Excerpt provided:
○ ○ ○ ○ ○ ○ ○
Migration is broken only in some case "while an interrupt is pending, it can be 
lost".

> compatibility.  But you do have to bump the version number.

Looking at it, this is TCG only, so likely we don't care that much about 
migration compatibility. But I have no idea what level of compatibility we want 
to support there.

-- 
Thanks,

David / dhildenb


Re: [RFC PATCH 1/3] hw/intc/s390_flic: Migrate pending state
Posted by Thomas Huth 6 months ago
On 26/05/2024 22.33, David Hildenbrand wrote:
> Am 26.05.24 um 21:44 schrieb Richard Henderson:
>> On 5/26/24 08:53, David Hildenbrand wrote:
>>> Am 25.05.24 um 15:12 schrieb Nicholas Piggin:
>>>> The flic pending state is not migrated, so if the machine is migrated
>>>> while an interrupt is pending, it can be lost. This shows up in
>>>> qtest migration test, an extint is pending (due to console writes?)
>>>> and the CPU waits via s390_cpu_set_psw and expects the interrupt to
>>>> wake it. However when the flic pending state is lost, s390_cpu_has_int
>>>> returns false, so s390_cpu_exec_interrupt falls through to halting
>>>> again.
>>>>
>>>> Fix this by migrating pending. This prevents the qtest from hanging.
>>>> Does service_param need to be migrated? Or the IO lists?
>>>>
>>>> Signed-off-by: Nicholas Piggin <npiggin@gmail.com>
>>>> ---
>>>>   hw/intc/s390_flic.c | 1 +
>>>>   1 file changed, 1 insertion(+)
>>>>
>>>> diff --git a/hw/intc/s390_flic.c b/hw/intc/s390_flic.c
>>>> index 6771645699..b70cf2295a 100644
>>>> --- a/hw/intc/s390_flic.c
>>>> +++ b/hw/intc/s390_flic.c
>>>> @@ -369,6 +369,7 @@ static const VMStateDescription 
>>>> qemu_s390_flic_vmstate = {
>>>>       .fields = (const VMStateField[]) {
>>>>           VMSTATE_UINT8(simm, QEMUS390FLICState),
>>>>           VMSTATE_UINT8(nimm, QEMUS390FLICState),
>>>> +        VMSTATE_UINT32(pending, QEMUS390FLICState),
>>>>           VMSTATE_END_OF_LIST()
>>>>       }
>>>>   };
>>>
>>> Likely you have to handle this using QEMU compat machines.
>>
>> Well, since existing migration is broken, I don't think you have to preserve 
> 
> Migration is broken only in some case "while an interrupt is pending, it can 
> be lost".
> 
>> compatibility.  But you do have to bump the version number.
> 
> Looking at it, this is TCG only, so likely we don't care that much about 
> migration compatibility. But I have no idea what level of compatibility we 
> want to support there.

Yes, this seems to only affect the TCG-only flic device, where migration has 
never been working very reliably. So I think we don't really need the whole 
compat-machine dance here. But I think we should at least bump the 
version_id to 2 now and then use

    VMSTATE_UINT32_V(pending, QEMUS390FLICState, 2);

for the new field. That way we would at least support forward migrations 
without too much hassle.
○ ○ ○ ○ ○ ○ ○
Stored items
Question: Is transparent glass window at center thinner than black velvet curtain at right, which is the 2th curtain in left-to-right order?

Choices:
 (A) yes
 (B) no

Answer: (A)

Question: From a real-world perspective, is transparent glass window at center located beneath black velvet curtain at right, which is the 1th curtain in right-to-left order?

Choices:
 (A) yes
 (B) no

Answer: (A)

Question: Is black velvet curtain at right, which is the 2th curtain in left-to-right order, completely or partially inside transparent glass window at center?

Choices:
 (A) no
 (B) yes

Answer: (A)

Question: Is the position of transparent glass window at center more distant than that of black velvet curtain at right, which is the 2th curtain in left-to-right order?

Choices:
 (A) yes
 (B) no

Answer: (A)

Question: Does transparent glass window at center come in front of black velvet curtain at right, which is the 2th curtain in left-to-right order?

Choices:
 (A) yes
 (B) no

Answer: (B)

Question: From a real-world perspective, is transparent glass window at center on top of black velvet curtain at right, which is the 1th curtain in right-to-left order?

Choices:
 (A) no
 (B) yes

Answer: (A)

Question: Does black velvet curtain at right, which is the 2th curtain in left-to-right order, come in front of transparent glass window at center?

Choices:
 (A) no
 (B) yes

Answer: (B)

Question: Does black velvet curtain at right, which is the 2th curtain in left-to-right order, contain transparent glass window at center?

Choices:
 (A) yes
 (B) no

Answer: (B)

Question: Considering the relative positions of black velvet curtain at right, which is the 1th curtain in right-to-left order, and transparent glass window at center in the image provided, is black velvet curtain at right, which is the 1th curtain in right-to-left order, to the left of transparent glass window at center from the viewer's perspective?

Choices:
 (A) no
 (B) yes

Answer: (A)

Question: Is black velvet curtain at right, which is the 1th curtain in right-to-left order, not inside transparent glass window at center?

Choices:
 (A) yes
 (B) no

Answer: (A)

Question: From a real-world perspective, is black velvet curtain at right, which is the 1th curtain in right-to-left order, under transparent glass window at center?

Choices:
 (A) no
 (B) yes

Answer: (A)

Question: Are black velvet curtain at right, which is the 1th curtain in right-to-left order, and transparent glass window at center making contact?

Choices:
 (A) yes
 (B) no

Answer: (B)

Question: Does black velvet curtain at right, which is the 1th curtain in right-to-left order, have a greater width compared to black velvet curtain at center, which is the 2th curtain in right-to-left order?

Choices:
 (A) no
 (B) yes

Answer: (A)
○ ○ ○ ○ ○ ○ ○
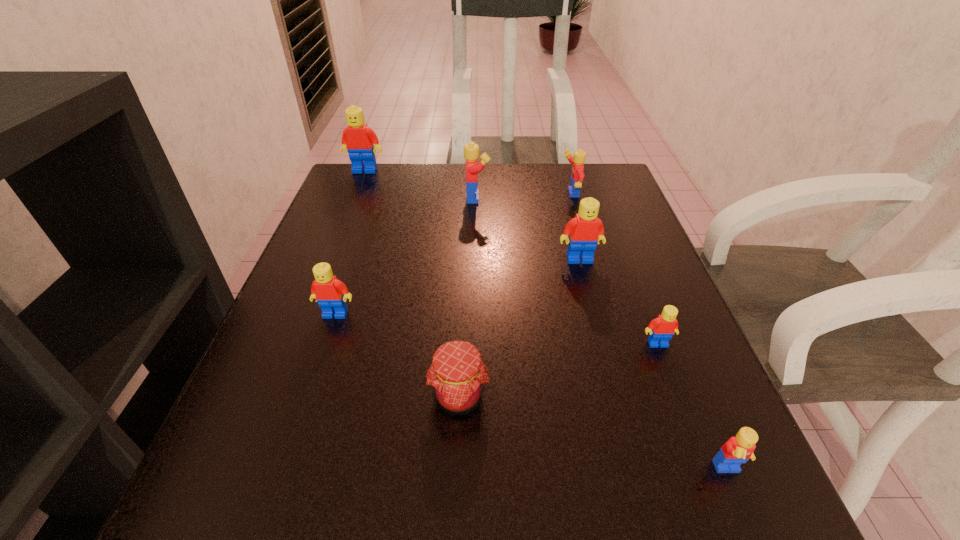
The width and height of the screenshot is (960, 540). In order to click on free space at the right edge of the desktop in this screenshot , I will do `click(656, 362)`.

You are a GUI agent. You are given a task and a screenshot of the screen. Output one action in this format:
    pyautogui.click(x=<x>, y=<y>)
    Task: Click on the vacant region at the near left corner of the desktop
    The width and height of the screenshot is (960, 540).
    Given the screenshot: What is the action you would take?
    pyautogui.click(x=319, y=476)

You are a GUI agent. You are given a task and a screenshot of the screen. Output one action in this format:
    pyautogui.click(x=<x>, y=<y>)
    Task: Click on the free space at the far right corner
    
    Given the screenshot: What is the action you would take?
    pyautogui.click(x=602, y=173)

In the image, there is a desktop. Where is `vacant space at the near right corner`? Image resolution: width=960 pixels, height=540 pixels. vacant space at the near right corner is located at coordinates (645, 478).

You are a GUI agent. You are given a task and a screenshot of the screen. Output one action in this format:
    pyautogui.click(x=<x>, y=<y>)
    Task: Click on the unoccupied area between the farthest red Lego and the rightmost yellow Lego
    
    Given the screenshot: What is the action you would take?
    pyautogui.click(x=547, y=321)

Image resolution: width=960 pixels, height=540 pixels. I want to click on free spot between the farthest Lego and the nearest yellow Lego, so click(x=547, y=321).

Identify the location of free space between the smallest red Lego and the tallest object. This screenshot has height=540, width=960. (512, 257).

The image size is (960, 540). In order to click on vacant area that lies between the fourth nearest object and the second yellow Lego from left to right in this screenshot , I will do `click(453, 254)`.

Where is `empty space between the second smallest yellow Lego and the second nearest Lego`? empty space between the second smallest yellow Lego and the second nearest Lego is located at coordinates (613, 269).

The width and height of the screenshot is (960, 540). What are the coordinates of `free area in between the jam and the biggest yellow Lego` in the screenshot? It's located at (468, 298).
○ ○ ○ ○ ○ ○ ○
Activity 1: List every function name beginning with "s390_cpu_" that appears in the mailing-list thread.
Activity 2: From the Stored items listing, extract every line that contains the word "nearest".

Written reply 1:
s390_cpu_set_psw
s390_cpu_has_int
s390_cpu_exec_interrupt

Written reply 2:
Image resolution: width=960 pixels, height=540 pixels. I want to click on free spot between the farthest Lego and the nearest yellow Lego, so click(x=547, y=321).
The image size is (960, 540). In order to click on vacant area that lies between the fourth nearest object and the second yellow Lego from left to right in this screenshot , I will do `click(453, 254)`.
Where is `empty space between the second smallest yellow Lego and the second nearest Lego`? empty space between the second smallest yellow Lego and the second nearest Lego is located at coordinates (613, 269).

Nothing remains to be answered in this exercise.